Understanding Annuities: Myths and Insights for Retirement Planning

Annuities are often perceived as complex and costly, leading many Americans to avoid them for retirement planning. However, despite these perceptions, U.S. annuity sales rose by 7% to $464.1 billion in 2025, marking a fourth consecutive year of record-breaking demand, according to research from LIMRA.

A report from Fidelity Investments sheds light on common misconceptions about annuities, potentially affecting retirement planning decisions. Fidelity identifies five prevalent myths that skew understanding about annuities, their costs, and benefits.

One myth is that annuities are exclusively for retirees. Fidelity emphasizes that deferred annuities can be valuable tax-deferred savings tools for those who have maximized contributions to retirement plans and IRAs.

Another misconception is the excessive cost of annuities. Fidelity notes that variable annuity fees vary widely, with some low-cost options under 50 basis points annually, though additional guarantees can increase these costs.

Fidelity also addresses the belief that annuities provide no pre-retirement income benefits. Certain annuity products can offer a future income stream, shielding retirement savings from market volatility.

Addressing Lifetime Income Myths

A common misunderstanding is that retirement accounts easily replace lifetime income. Fidelity clarifies that, beyond Social Security and pensions, annuities uniquely guarantee lifetime income, unmatched by other financial products.

The fear that insurers retain funds upon an annuity holder's death is another myth. Fidelity clarifies that most deferred annuities allow remaining values to pass to beneficiaries, and income annuities offer payout options extending to heirs.

Fidelity's Vice President Stefne Lynch advises checking an insurer’s financial strength via independent ratings before buying an annuity. This is crucial even though variable annuities often detail fees in contracts, while fixed annuities embed costs into interest or income rates.

Annuities for Market Downturn Protection

For those within a decade of retirement, Fidelity suggests annuities to guard against market downturns and ensure a steady income. Deferred income annuities offer guaranteed income, regardless of market conditions when payments start. Deferred annuities with lifetime withdrawal benefit riders provide income flexibility while preserving account value access.

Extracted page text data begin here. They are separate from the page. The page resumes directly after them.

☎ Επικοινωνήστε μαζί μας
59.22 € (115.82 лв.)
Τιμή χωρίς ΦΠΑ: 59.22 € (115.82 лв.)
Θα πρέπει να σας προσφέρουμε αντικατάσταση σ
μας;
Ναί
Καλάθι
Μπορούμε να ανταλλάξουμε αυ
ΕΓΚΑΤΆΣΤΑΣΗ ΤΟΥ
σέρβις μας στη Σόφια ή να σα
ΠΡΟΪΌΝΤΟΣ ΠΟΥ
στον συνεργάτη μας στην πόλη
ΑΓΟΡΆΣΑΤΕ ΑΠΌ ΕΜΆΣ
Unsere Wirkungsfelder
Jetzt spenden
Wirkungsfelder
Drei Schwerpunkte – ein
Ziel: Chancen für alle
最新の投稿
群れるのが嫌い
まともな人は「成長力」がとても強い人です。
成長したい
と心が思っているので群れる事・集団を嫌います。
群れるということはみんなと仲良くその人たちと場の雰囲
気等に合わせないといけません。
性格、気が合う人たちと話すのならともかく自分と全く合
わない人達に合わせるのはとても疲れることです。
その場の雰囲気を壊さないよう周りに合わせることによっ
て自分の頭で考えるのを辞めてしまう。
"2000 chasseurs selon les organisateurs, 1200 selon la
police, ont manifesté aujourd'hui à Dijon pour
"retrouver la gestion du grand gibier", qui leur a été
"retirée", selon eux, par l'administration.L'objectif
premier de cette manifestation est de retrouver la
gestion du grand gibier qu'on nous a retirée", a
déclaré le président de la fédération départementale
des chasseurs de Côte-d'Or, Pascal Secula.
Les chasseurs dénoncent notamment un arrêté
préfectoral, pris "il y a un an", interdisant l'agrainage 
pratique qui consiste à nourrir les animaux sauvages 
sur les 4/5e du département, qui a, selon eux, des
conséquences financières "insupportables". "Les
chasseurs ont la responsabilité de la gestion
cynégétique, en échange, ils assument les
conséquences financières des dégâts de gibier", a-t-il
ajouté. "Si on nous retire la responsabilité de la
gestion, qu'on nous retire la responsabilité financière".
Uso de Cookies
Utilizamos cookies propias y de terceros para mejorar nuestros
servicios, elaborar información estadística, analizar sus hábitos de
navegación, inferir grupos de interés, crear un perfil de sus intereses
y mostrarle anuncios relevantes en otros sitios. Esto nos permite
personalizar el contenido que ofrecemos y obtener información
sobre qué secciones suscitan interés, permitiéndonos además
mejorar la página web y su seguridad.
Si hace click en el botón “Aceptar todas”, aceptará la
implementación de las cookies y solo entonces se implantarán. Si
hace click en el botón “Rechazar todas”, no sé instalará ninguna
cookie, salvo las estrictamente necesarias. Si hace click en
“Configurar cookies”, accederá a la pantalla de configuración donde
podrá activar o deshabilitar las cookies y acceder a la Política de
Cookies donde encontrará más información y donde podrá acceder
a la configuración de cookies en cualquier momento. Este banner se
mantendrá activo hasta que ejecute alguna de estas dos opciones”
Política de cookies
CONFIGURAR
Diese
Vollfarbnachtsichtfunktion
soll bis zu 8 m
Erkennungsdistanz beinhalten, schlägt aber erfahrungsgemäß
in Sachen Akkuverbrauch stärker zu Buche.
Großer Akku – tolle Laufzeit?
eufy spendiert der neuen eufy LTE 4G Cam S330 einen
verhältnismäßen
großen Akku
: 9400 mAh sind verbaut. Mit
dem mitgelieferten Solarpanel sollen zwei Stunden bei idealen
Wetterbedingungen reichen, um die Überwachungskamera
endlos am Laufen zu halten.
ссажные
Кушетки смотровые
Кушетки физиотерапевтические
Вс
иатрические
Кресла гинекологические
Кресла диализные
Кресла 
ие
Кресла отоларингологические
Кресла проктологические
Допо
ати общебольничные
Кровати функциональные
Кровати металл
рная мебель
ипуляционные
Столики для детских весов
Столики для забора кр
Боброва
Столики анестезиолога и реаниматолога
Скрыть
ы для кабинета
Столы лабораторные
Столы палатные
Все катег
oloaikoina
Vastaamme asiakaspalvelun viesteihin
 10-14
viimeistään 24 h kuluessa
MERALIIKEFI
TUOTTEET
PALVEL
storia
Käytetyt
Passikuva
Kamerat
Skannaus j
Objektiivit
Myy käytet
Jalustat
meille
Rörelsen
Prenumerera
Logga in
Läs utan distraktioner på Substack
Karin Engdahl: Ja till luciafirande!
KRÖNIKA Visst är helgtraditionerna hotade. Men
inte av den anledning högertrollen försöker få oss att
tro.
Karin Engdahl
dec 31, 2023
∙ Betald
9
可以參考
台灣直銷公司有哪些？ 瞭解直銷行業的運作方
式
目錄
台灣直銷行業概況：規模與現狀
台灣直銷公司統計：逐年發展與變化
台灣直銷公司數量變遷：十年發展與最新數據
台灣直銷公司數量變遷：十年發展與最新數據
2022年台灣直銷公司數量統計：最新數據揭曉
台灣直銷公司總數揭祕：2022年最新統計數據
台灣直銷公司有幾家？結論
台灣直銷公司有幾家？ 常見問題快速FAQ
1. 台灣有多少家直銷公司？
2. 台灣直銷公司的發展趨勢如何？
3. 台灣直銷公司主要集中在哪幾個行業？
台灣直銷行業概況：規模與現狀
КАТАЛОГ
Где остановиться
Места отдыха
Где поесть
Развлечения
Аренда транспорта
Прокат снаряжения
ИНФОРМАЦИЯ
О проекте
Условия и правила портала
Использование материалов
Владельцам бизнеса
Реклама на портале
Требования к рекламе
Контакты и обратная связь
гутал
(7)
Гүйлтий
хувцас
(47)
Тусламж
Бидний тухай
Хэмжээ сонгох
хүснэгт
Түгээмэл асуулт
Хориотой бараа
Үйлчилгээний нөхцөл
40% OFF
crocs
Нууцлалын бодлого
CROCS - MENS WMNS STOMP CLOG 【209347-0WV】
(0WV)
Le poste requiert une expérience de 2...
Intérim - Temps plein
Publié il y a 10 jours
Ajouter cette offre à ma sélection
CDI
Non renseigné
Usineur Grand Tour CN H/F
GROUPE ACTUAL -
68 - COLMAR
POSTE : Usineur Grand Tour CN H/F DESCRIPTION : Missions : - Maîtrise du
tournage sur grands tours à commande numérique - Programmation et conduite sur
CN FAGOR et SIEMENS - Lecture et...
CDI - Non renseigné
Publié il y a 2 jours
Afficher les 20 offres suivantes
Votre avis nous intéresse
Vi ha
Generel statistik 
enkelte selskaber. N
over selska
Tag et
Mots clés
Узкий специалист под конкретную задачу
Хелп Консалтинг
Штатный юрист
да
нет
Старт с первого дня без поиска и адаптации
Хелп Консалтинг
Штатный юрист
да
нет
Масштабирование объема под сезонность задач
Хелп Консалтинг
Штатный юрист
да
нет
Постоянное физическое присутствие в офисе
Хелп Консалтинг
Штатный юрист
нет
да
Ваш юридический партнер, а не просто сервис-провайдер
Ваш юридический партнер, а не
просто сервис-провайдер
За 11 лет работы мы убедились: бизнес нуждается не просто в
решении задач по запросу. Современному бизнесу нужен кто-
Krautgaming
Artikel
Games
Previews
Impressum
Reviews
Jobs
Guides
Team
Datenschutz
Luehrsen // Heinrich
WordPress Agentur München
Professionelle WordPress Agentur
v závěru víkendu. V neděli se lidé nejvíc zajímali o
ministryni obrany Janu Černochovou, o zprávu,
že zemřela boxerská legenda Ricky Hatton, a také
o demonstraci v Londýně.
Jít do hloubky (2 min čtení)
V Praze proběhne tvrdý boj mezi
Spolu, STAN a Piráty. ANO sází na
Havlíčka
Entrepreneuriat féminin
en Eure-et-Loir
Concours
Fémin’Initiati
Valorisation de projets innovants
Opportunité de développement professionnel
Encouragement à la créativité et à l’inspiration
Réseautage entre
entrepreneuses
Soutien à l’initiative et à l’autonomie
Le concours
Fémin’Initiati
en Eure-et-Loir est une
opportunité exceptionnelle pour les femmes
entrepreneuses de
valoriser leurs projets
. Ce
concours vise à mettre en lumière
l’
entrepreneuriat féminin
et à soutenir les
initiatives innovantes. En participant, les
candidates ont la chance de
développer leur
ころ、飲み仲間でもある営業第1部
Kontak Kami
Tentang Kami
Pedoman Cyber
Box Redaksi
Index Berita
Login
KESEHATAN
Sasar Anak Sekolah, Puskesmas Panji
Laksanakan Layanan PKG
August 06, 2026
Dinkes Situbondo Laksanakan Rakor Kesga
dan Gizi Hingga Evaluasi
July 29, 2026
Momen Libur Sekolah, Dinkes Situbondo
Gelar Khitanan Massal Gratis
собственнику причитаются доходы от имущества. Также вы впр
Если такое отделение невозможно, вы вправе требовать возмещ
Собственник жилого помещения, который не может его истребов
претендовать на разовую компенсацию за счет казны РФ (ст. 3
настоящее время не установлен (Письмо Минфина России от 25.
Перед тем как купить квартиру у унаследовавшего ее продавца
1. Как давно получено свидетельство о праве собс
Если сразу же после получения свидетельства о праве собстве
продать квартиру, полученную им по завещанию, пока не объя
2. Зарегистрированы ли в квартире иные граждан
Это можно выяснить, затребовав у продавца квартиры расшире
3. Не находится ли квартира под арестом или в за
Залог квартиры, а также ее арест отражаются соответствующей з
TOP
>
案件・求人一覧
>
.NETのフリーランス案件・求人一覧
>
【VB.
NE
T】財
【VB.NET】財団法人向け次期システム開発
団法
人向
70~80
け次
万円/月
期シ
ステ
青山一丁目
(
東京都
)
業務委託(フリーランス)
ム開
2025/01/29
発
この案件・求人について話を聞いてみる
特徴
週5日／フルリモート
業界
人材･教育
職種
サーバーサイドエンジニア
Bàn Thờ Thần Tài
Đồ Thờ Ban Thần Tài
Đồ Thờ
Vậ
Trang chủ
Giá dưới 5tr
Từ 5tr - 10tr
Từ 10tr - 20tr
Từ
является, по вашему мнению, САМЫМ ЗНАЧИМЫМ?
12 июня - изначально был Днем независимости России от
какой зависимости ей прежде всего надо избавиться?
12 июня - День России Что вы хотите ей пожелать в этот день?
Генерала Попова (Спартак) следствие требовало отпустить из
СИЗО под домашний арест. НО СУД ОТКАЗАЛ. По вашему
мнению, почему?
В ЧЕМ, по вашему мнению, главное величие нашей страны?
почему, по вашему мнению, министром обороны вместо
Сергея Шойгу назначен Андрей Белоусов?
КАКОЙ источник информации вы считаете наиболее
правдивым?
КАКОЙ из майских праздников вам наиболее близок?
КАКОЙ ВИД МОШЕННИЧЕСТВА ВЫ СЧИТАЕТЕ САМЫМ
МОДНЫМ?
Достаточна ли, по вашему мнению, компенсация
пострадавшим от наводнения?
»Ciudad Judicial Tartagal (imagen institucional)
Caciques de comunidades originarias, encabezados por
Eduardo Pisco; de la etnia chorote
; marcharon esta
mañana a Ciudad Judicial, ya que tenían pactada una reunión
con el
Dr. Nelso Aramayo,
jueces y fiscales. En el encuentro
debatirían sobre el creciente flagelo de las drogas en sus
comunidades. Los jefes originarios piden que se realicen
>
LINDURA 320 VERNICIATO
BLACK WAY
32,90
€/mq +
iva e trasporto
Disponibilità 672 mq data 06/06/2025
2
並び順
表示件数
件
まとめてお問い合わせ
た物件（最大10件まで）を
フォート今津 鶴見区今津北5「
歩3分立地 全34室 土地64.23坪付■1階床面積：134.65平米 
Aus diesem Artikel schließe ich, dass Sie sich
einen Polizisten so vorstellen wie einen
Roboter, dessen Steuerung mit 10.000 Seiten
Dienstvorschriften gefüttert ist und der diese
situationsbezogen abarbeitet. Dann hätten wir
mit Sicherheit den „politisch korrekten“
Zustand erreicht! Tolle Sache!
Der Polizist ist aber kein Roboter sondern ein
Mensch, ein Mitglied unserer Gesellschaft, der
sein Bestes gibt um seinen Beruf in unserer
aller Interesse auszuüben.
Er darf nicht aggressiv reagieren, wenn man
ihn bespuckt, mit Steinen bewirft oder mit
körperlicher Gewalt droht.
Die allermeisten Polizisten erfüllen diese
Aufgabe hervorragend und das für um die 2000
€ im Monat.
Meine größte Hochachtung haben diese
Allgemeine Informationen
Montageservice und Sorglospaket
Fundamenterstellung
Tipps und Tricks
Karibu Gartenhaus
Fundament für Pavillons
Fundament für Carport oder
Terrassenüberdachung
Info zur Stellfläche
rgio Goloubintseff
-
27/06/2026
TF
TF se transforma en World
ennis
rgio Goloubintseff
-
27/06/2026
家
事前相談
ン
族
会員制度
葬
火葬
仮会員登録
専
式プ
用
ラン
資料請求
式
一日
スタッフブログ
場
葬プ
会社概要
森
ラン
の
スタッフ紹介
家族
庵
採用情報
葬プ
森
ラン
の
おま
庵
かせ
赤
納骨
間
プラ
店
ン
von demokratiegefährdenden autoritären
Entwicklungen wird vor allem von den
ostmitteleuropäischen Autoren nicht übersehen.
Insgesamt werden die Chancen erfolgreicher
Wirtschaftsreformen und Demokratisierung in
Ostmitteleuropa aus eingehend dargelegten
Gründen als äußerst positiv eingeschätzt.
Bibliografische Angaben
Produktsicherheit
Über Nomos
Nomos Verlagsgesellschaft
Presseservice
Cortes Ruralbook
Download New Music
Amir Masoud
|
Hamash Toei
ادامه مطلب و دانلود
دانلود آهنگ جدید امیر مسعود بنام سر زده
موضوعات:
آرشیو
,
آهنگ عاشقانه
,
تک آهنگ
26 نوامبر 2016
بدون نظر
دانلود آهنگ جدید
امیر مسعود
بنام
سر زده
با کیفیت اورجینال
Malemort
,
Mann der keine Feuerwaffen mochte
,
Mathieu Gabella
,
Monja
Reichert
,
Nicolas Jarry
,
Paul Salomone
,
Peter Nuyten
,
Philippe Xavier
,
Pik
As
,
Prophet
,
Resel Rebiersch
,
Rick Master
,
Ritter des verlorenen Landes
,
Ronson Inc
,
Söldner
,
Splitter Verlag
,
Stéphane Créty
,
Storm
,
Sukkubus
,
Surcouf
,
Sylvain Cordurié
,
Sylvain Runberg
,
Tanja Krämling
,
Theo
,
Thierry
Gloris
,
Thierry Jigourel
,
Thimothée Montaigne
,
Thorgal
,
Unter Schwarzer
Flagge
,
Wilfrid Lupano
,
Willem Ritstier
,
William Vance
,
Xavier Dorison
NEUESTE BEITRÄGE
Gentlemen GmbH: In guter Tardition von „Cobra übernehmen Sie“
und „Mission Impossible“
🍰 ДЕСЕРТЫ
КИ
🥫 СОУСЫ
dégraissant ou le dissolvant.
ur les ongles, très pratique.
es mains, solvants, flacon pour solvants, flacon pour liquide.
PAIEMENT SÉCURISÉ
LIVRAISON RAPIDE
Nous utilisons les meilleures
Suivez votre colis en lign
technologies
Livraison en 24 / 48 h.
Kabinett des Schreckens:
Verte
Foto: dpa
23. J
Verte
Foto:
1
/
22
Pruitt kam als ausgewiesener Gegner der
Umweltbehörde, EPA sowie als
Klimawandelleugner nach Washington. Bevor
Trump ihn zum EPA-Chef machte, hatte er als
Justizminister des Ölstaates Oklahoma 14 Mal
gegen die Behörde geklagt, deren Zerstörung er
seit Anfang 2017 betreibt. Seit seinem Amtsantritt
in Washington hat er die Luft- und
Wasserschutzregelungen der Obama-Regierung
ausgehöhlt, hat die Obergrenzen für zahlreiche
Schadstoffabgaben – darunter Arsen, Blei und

Certified financial planner Lee Baker suggests single-premium immediate annuities or deferred income annuities for low-cost certainty to those worried about outliving their income.

Fidelity's findings point to a growing trend among Americans favoring annuities for retirement income. Fixed indexed annuity sales reached $127.9 billion, and registered index-linked annuities grew 20% to $79.5 billion in 2025. This growth reflects an increasing demand for secure guarantees alongside traditional investments.

Both Fidelity and LIMRA recommend consulting financial professionals to assess individual needs and explore annuity options before making commitments.